■ **RECORDS SUPPLIED**
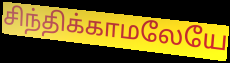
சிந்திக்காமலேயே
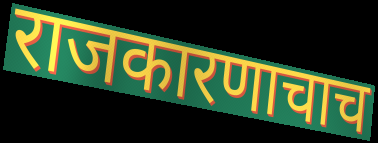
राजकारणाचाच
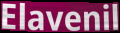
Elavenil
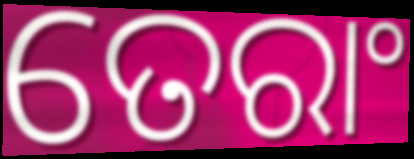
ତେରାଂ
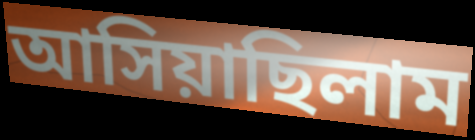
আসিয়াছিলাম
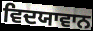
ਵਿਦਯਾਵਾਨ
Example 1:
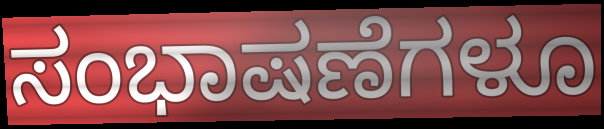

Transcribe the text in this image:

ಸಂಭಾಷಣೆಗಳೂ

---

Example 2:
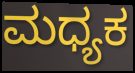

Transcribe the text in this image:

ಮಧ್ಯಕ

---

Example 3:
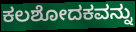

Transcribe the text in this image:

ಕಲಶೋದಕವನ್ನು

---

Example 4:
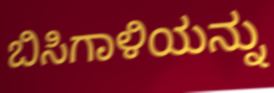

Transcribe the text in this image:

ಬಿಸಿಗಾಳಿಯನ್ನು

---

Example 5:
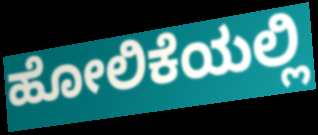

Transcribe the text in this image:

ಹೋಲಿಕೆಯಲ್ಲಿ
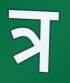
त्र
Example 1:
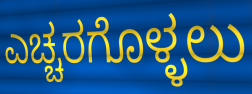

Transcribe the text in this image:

■ **TASK OBJECTIVE**
Say how many lines of the material hold the string "Example", giving the number alone.

■ **THE COMPLETED TASK**
6